A month after his death at age 81, the man who prevented one of America's citadels of culture from being turned into an office tower was remembered Tuesday with a free concert inside the auditorium named for him.
The Isaac Stern Auditorium's 2,800 seats were all filled, and 400 other people watched the concert via closed-circuit TV elsewhere in the 110-year-old building.
"Welcome to Isaac Stern's favorite room," Carnegie Hall Board Chairman Sanford I. Weill told the audience. "Isaac loved to say what made Carnegie Hall so special was the spirit of Tchaikovsky, Horowitz, Toscanini and countless others in these walls. ... Now Isaac joins those spirits within Carnegie Hall."

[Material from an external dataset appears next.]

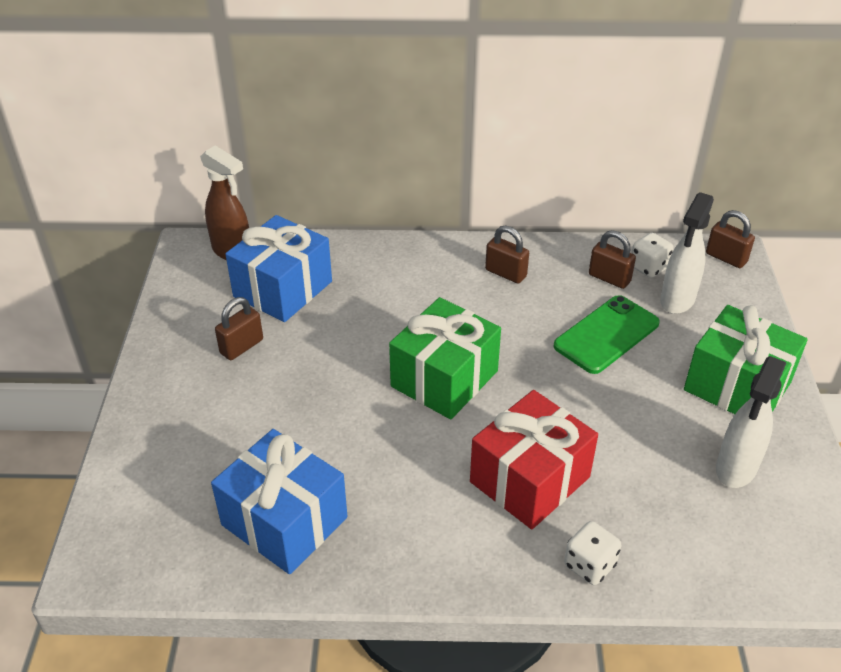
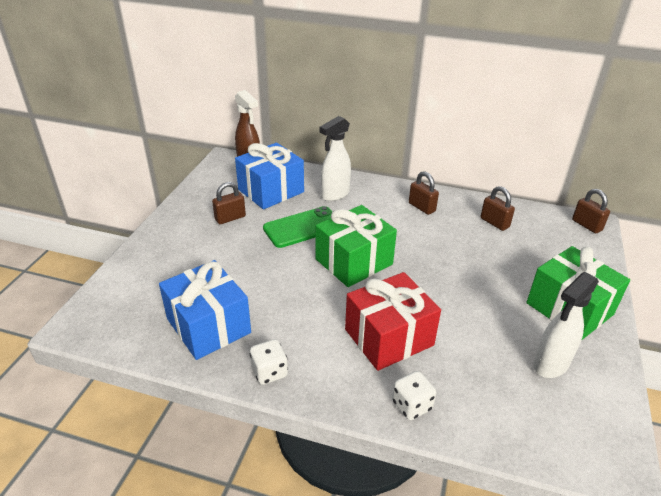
camera: 15 degrees right, 5 degrees down
(606, 334) = (480, 256): green phone -> green phone (303, 227)
(648, 267) = (526, 221): white dice -> white dice (269, 372)
(677, 300) = (540, 245): white spray bottle -> white spray bottle (335, 194)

Weill's were the only words from the stage about Stern, one of the 20th-century's leading violinists who -- in addition to his extraordinary ear for music -- had an eye for young talent and a gift for speech.
The music did the speaking Tuesday.
The construction workers building the subterranean Zankel Hall addition halted their efforts, making way for Itzhak Perlman, Emanuel Ax, Yo-Yo Ma, Midori and other top musicians who paid tribute to the man who helped cultivate their talents and guide their stellar careers.
In a fitting tribute to the future, these performers were joined by 24-year-old violist Jessica Thompson and 23-year-old cellist Efe Baltacigil, who participated in the last two Isaac Stern chamber music workshops.
All four pieces on the program had special meaning for Stern.
The first was said to be one of his first great loves -- the Allegretto ma non troppo from Beethoven's Op. 70 No. 2 trio. Pianist Joseph Kalichstein, violinist Jaime Laredo and cellist Sharon Robinson performed it with a playfulness and simplicity that artfully masked the complexity of the piece.
Next was the elegant Larghetto from Mozart's piano quartet K. 493, performed by pianist Ax, violinist Midori, Laredo on viola and Ma on cello. Stern performed this work many times, including his last concert at Carnegie Hall in 2000 and at his final performance, in Japan in May.
Dvorak's Romance in F Minor, the only piece on the program in a minor key, was next. Perlman and pianist Yefim Bronfman captured the sweet, yearning song that was a Stern favorite.
The concert culminated with the lush first movement of Brahms' Op. 18 sextet. Perlman, Midori, Ma and violist Pinchas Zukerman were joined by Thompson and Baltacigil. Stern, whose smiling, rabbinical face graced the cover of the program, would have loved seeing this intergenerational display of fire and passion.
Thompson, who is from Plymouth, Minn., is a recent graduate of the Curtis Institute of Music. She participated in the 2000 Isaac Stern workshop in Jerusalem last year. Baltacigil, a native of Istanbul, Turkey, studies at Curtis. He participated in Stern's final workshop at Carnegie Hall, four months before Stern's death.
Before the music began Tuesday, Weill recalled that one of Stern's grandchildren said at the funeral that his grandfather's soul did not die. "A little bit of it is now in all of us," Weill said.
He then invited the audience to give that final standing ovation.